Wow, last night I was in a complete rage. I was so upset by our crappy consultation with Dr. K, I couldn't think straight. I just needed some time to be pissed off, angry, and bitter.
I fell asleep on the couch and woke up around 1:00 in the morning. After moving over to bed, DH and I found ourselves unable to sleep. So we talked about the consult and made our peace with it.

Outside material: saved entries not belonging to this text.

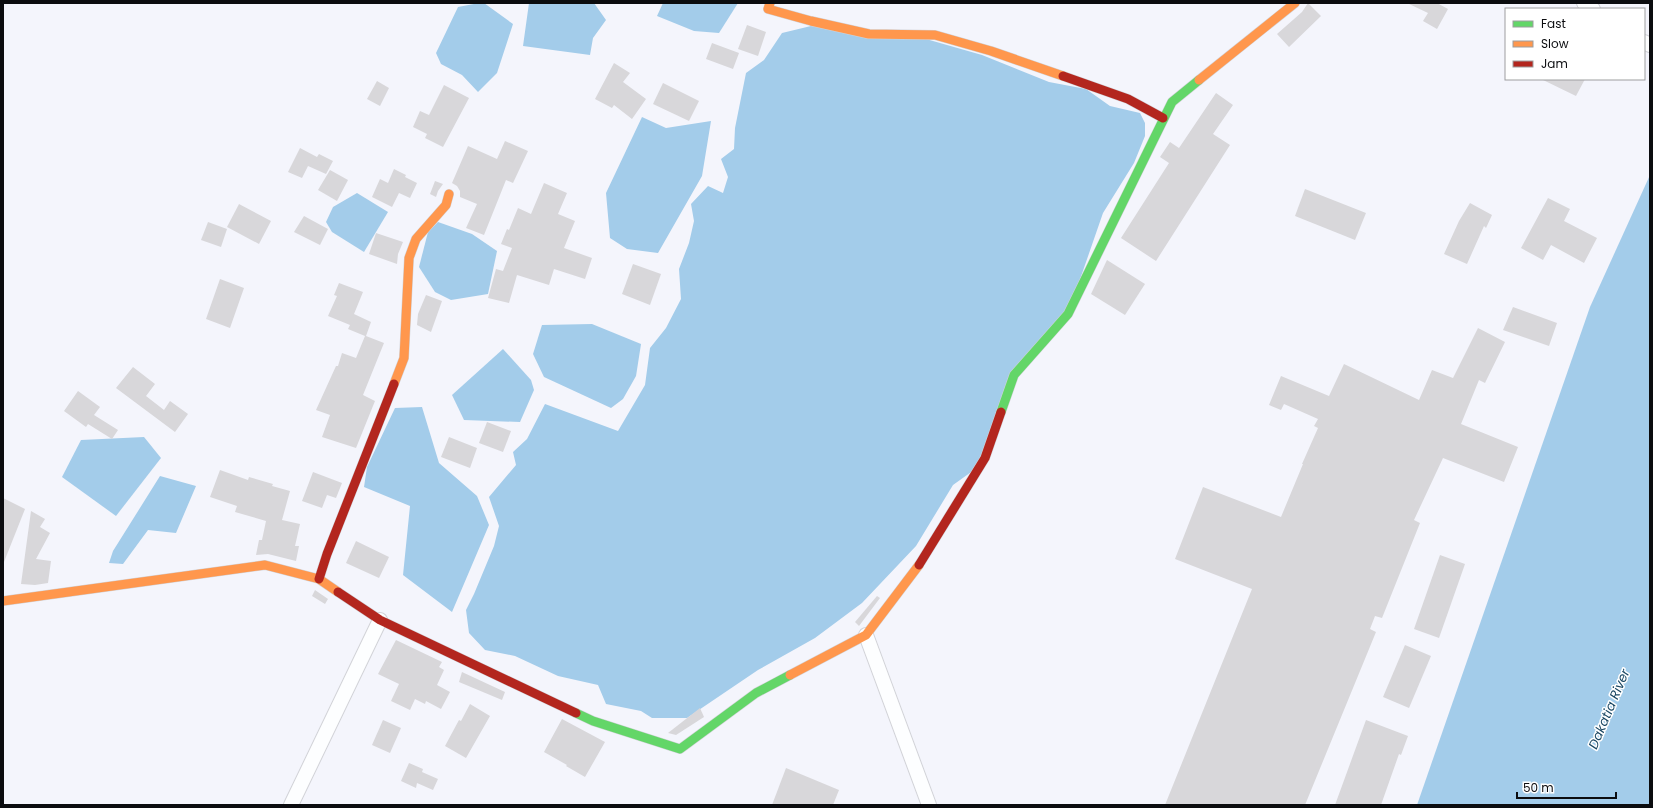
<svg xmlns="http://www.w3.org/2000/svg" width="1653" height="808" viewBox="0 0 1653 808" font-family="Poppins,sans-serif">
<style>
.water{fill:#a3ccea}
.building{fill:#d8d7da}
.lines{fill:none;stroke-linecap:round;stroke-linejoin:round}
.street-casing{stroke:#d2d3d8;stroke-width:16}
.fast-casing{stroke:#d2d3d8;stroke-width:10}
.slow-casing{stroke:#d2d3d8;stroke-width:10}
.jam-casing{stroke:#d2d3d8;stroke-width:10}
.street{stroke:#fdfeff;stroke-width:14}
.fast{stroke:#63d668;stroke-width:9}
.slow{stroke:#ff974d;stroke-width:9}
.jam{stroke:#b3261e;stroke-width:9}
.labels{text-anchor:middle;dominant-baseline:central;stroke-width:3;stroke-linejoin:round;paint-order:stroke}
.water-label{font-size:13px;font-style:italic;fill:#1a4763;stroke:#fff}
</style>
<rect width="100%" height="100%" fill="#f4f5fc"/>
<!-- water -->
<g class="water">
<path d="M479,3h5l29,21 -16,49 -19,19 -16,-17 -21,-11 -5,-11 22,-46z"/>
<path d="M529,3h65l12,17 -13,18 -3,17 -67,-9z"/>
<path d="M663,3h75l-19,30 -25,-2 -37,-15z"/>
<path d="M811,26l115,13 56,16 67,27 37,7 24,17 30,7 5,10v13l-11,27 -31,50 -35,101 -58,64 -22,82 -35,25 -37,61 -54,57 -47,35 -57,32 -71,48h-35l-11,-7 -35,-7 -8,-19 -40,-9 -43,-20 -30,-6 -16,-17 -3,-23 8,-16 20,-48 5,-20 -10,-29 27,-32 -3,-13 14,-13 18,-35 73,27 27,-46 5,-37 16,-20 15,-29 -2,-30 10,-26 5,-22 -3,-17 17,-18 15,7 5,-16 -7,-18 13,-10 1,-21 11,-55 18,-13 18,-27z"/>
<path d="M642,117l24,11 45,-7 -9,55 -44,77 -31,-4 -17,-11 -4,-45z"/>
<path d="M1650,175v630h-233l173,-498z"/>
<path d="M357,193l31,19 -24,40 -32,-20 -6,-10 7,-15z"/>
<path d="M438,222l34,12 25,17 -9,43 -37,6 -16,-8 -16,-25 9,-35z"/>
<path d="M592,324l49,20 -5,32 -13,23 -12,9 -67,-31 -11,-23 9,-29z"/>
<path d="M503,349l28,31 3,10 -14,32 -56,-2 -12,-25z"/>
<path d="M422,407l17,56 38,33 12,29 -37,87 -49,-37 7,-69 -46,-19 3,-20 28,-59z"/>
<path d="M144,437l17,21 -45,58 -54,-39 19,-37z"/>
<path d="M160,476l36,10 -20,47 -28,-3 -25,34 -14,-1 4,-12z"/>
</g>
<!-- building -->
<g class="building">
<path d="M1308,3l13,13 -32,31 -12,-13 25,-22z"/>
<path d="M1407,3h30l11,6 -11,20 -14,-8 5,-8z"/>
<path d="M747,25l19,7 -8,24 -20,-7z"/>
<path d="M712,43l27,10 -6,16 -27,-10z"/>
<path d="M614,63l16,10 -7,9 23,17 -14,20 -18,-14 -2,3 -17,-9z"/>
<path d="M1541,79h44l-9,17z"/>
<path d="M377,81l12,7 -9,18 -13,-7z"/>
<path d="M663,83l36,18 -10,20 -36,-17z"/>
<path d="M444,85l25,13 -26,49 -18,-9 2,-4 -14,-7 7,-16 9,4z"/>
<path d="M1216,93l17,12 -20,29 17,11 -74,116 -35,-23 48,-75 -9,-6 10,-15 9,6z"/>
<path d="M505,141l23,10 -15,32 -7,-3 -22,55 -18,-7 11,-24 -17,-7v-6l-3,-5 -5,-3 16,-37 29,13z"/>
<path d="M300,148l17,9 2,-3 14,7 -7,13 -18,-8 -6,12 -14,-6z"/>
<path d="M394,169l12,6 -1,2 12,6 -7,15 -11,-5 -7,14 -20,-10 8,-18 8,4z"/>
<path d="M330,170l18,10 -11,21 -19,-11z"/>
<path d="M435,181l8,3 -5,7 -2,6 -6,-3z"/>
<path d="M544,183l23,10 -9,21 17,7 -11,27 28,10 -7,21 -31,-10 -5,16 -32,-10 -8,28 -21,-5 8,-29 7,2 9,-23 -11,-4 6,-15 2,1 9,-22 13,6z"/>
<path d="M1305,189l61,24 -11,27 -60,-24z"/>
<path d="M1548,198l22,11 -6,12 33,17 -13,25 -33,-18 -8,15 -22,-12z"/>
<path d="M1470,203l22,12 -6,13 -2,-2 -17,38 -23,-10 15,-33z"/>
<path d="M239,204l32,17 -12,23 -32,-17z"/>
<path d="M304,216l24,13 -8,16 -26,-13z"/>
<path d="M208,222l19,7 -6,18 -20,-7z"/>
<path d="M376,233l27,9 -5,12 -1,10 -28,-10z"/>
<path d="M1107,260l38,24 -20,31 -34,-21z"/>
<path d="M633,264l28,10 -11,31 -28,-11z"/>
<path d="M220,279l24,9 -14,40 -24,-9z"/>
<path d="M339,283l24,9 -9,22 17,8 -5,14 18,7 -21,52 12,6 -19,47 -34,-11 8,-22 -14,-5 20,-44h2l4,-13 14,5 9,-22 -17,-7 2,-4 -22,-9 9,-20 -3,-1z"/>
<path d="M426,295l16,6 -11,31 -14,-7 1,-11z"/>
<path d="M1513,307l44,16 -8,23 -46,-16z"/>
<path d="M1478,328l27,14 -20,41 -6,-3 -18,44 57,23 -14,35 -61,-24 -29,62 6,3 -38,95 -7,-2 -5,13 6,3 -71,173h-140l87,-216 -77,-30 28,-72 78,30 22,-53h-1l16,-36 -4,-2 4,-7 -34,-15 -3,6 -12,-5 12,-29 48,20 15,-32 75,36 13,-30 21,8z"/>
<path d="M133,367l22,17 -9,12 18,14 6,-9 18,13 -13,18 -59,-44z"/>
<path d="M78,391l22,16 -6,8 24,15 -6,9 -24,-15 -2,3 -22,-16z"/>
<path d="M487,422l24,9 -8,21 -24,-9z"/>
<path d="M449,437l28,11 -7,20 -29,-11z"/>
<path d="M220,470l28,10 1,-3 24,7 -1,2 18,5 -8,29 18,4 -5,22h4l-3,15 -28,-7 -12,1 3,-15h3l4,-19 -31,-9 2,-6 -27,-9z"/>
<path d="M313,472l29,11 -6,15 -9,-3 -5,13 -20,-7z"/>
<path d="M3,498l22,11 -21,53h-1z"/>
<path d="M31,511l14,8 -5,8 10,6 -14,26 15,2 -3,22 -13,2 -14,-1z"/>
<path d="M356,541l33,16 -10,21 -33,-15z"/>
<path d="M1440,555l25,9 -26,74 -25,-9z"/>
<path d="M315,590l13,9 -3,5 -13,-8z"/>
<path d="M877,596l3,2 -21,28 -4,-4z"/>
<path d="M396,640l46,22 -3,5 5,3 -7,15 13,7 -9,17 -15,-8 -1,3 -10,-5 -5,11 -19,-9 8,-17 -21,-10z"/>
<path d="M1405,645l26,11 -22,52 -26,-11z"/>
<path d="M462,672l43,20 -3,8 -43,-18z"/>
<path d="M470,704l20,12 -24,42 -21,-12 14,-26 2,1z"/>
<path d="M700,708l4,9 -28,18 -8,-2z"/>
<path d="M562,719l43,23 -20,35 -19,-11 1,-1 -23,-13z"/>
<path d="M383,720l18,8 -11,25 -18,-8z"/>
<path d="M1366,720l42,16 -7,19 -2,-1 -18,51h-46z"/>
<path d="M409,763l14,6 -1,3 16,7 -5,11 -16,-7 -1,5 -15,-7z"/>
<path d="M786,768l53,22 -6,15h-61z"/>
</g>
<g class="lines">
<!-- street casing -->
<g class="street-casing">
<g id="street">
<path d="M1584,3l9,6"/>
<path d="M1644,42l6,3"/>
<path d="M866,635l63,170"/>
<path d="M291,805l89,-185"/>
</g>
</g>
<!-- fast casing -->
<g class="fast-casing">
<g id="fast">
<path d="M1001,412l13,-37 54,-61 104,-212 27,-22"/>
<path d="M576,713l17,8 87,28 76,-56 34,-18"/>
</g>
</g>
<!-- slow casing -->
<g class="slow-casing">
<g id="slow">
<path d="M770,3l-2,6 43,12 58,13 66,1 56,16 72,25"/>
<path d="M1199,80l96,-77"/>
<path d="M394,384l10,-26 5,-100 7,-19 30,-34 3,-11"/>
<path d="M3,601l262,-36 54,14 19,13"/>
<path d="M790,675l76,-40 53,-70"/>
</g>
</g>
<!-- jam casing -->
<g class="jam-casing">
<g id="jam">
<path d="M1063,76l65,23 35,19"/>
<path d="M919,565l66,-107 16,-46"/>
<path d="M319,579l8,-25 67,-170"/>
<path d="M338,592l42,28 196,93"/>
</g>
</g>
<!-- street -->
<use href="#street" class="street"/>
<!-- fast -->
<use href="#fast" class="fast"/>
<!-- slow -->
<use href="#slow" class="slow"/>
<!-- jam -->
<use href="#jam" class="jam"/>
</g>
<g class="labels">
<!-- water labels -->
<g class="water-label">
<text transform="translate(1609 709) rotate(-67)">Dakatia River</text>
</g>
</g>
<!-- border -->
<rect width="1653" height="808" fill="none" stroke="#0b0c0f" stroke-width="8"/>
<!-- legend -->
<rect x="1505" y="8" width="140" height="72" fill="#ffffff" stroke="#9d9e9f"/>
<rect x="1513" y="21" width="20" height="6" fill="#63d668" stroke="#9d9e9f"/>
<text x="1541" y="28" font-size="12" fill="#0b0c0f">Fast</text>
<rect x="1513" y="41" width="20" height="6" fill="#ff974d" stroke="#9d9e9f"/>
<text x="1541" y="48" font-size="12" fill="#0b0c0f">Slow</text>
<rect x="1513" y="61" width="20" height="6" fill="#b3261e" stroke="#9d9e9f"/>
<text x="1541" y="68" font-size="12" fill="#0b0c0f">Jam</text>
<!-- scale -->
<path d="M1517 792v6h99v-6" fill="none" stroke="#0b0c0f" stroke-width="2"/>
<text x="1523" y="792" font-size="12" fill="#0b0c0f" stroke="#ffffff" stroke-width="3" paint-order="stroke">50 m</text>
</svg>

We are too impressed with this clinic's embryology lab to let this one doctor turn us away. After thinking about what Dr. K was saying, I see that he wasn't saying no and that we are hopeless. He proposed a decent plan (actually almost identical to Dr. P's plan from Consult #1), he just had horrendous bedside manner. And is a lousy salesman. After the crazy fog lifted, I picked up the phone and scheduled a consultation with a different doctor in the practice. We shall see.
All things considered, if things don't pan out with the above-mentioned super clinic, we still have a really good option to explore with Dr. P. I have total confidence in Dr. P's plan for us. I'm just not so sure about his lab...
It's so hard. It shouldn't be this hard!! I resent almost everything about this journey... IF really breaks you down, and kicks you where it hurts over and over again. It's like our breaking point is a line in the sand... it might move from time to time, and we are constantly crossing back and forth. If infertility is consistent in one thing, it's consistently unstable.